(QUOTED PASSAGE):

Bicycle Infrastructure

Colombians are avid cyclers, both professionally and recreationally, so it’s not surprising that Bogotá offers great bike facilities. In addition to the normal things like bike parking, they have a super network of bike paths that zigzag across the city for over 300 km. The paths are generally well protected and separated from traffic and pedestrian walkways and are often in a roomy median. The great facilities mean that 5%, around 350,000, of trips in the city are made by bike. Bike shops are a common sight on almost every street.

Bike lane in median of a wide boulevard
Not only do they have great bike infrastructure, Bogotá is also credited with inventing a unique biking event in 1976 called the Ciclovía. Every Sunday and holidays falling on Monday, the city closes 120 km of streets to vehicular traffic from 7 am to 2 pm in order to create routes solely for bikers and pedestrians. The event has grown exponentially in popularity since its inception, particularly since the 1990’s when the city took efforts to improve biker safety.

(DATASET EXCERPT):
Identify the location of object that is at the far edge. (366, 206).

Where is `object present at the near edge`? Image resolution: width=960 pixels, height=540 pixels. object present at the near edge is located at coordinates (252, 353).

(WHAT TO WORK ON):
**A.** Answer these questions using the text on Bogotá's bicycle infrastructure, one answer per line, marked the same way:
(i) How many kilometers does Bogotá's bike path network cover?
(ii) In what year was the Ciclovía invented?
(iii) During which hours are the streets closed to vehicles for the Ciclovía?
**B.** Continue the text on Bogotá's bicycle infrastructure, starting right after its final sentence.

(IN RESPONSE):
**A.**
(i) Over 300 km.
(ii) 1976.
(iii) From 7 am to 2 pm.

**B.**
Ciclovía lane designation sign
We were lucky enough to be in Bogotá on a Sunday to witness the event which is so much more than opening some bike paths. Millions (yes, millions) of people turn out every week to get some exercise in whatever way they choose: biking, roller-skating, skateboarding, jogging, walking or participating in one of many free exercise and dance classes offered in public parks. Families with kids, single women, groups of teenagers, and old men are all present, beaming with smiles and dressed in their best exercise gear. For bikers, there are some special amenities like bike service stations that will fix a flat or adjust your gears. For everyone, there are street performers, drink and snack stations and teams of police and Bikewatch (so called because Baywatch was popular when they started) patrolling the area to direct traffic and provide general assistance.

Bikers stopped at an intersection for cars to pass
While we didn’t have bikes to ride, it was still fun to walk the streets, try a rumba class (really hard!) and take in the vibrant and exuberant atmosphere that pervades the city and its residents. Everyone was out to have a great experience, and it was such a lovely time to explore the downtown area without worrying about the traffic or pollution that come with cars, trucks and buses. It’s no wonder this event has been replicated across Colombia and is now spreading to other countries including Australia, U.S., Canada, Mexico, Ecuador, Peru and Argentina. We think it would be a great event for any size city, even if it can only be during the summer months or a few times a year to start.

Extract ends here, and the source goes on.